EXERCISE PROMPT -> Go over the entries below line by line, copying each one that contains the word "ORKG".

[Dataset entries]
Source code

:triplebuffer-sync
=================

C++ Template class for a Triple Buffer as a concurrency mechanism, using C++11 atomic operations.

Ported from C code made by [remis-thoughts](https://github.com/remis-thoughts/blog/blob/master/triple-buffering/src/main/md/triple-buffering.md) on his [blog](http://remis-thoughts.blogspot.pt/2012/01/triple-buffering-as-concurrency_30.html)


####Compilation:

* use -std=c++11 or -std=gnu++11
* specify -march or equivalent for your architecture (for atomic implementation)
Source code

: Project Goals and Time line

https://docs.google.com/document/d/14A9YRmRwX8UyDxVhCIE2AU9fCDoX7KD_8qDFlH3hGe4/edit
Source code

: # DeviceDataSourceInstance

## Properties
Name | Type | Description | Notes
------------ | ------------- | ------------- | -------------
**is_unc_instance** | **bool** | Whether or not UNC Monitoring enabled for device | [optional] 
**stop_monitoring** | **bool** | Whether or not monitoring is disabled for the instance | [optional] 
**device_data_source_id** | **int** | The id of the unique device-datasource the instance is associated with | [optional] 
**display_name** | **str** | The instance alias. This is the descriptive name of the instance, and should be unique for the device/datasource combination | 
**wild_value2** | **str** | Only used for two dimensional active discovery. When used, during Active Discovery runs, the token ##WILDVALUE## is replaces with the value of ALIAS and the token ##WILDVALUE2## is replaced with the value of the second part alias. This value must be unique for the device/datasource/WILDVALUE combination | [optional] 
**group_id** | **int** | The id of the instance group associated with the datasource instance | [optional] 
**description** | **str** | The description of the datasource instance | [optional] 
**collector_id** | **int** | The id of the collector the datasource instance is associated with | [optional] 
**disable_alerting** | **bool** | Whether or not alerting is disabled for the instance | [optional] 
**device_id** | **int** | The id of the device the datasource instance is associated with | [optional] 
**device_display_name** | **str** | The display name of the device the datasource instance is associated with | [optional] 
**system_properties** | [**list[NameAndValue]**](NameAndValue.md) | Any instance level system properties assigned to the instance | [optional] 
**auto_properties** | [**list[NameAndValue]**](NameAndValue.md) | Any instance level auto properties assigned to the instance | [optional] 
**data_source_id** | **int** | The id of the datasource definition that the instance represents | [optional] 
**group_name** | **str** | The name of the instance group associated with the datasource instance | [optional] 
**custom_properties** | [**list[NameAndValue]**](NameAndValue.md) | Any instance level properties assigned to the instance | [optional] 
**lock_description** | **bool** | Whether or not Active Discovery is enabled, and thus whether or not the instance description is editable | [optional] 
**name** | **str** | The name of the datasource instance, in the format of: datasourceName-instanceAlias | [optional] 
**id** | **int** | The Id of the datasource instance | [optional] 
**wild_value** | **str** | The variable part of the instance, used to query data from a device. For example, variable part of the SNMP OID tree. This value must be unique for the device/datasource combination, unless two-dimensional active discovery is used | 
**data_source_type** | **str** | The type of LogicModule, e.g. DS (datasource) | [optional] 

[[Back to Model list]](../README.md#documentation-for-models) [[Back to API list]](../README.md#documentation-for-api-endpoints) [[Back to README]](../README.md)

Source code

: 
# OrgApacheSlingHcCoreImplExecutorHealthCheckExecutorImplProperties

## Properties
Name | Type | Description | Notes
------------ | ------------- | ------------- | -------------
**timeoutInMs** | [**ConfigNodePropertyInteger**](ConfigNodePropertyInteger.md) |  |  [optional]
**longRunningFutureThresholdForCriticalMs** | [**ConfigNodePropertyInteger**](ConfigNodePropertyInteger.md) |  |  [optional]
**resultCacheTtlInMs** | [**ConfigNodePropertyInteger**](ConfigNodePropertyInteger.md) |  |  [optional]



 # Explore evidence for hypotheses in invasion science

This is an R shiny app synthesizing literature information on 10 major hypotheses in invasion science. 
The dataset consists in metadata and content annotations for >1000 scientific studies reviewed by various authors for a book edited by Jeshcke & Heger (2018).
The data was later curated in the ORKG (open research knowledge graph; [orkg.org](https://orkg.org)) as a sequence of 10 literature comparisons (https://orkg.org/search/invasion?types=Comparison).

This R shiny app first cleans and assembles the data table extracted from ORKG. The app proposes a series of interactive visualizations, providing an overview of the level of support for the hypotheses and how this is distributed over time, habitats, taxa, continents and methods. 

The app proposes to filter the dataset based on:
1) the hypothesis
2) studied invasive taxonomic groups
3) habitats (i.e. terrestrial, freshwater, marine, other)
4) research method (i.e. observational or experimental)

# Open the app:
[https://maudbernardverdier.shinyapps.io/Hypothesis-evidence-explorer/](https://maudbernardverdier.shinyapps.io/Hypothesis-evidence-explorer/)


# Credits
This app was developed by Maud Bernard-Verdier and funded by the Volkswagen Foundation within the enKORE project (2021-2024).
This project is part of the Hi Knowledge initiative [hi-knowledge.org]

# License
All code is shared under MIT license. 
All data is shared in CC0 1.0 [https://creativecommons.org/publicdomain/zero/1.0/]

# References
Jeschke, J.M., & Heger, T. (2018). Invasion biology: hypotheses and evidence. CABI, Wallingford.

SOLVED PROBLEM ->
The data was later curated in the ORKG (open research knowledge graph; [orkg.org](https://orkg.org)) as a sequence of 10 literature comparisons (https://orkg.org/search/invasion?types=Comparison).
This R shiny app first cleans and assembles the data table extracted from ORKG. The app proposes a series of interactive visualizations, providing an overview of the level of support for the hypotheses and how this is distributed over time, habitats, taxa, continents and methods. 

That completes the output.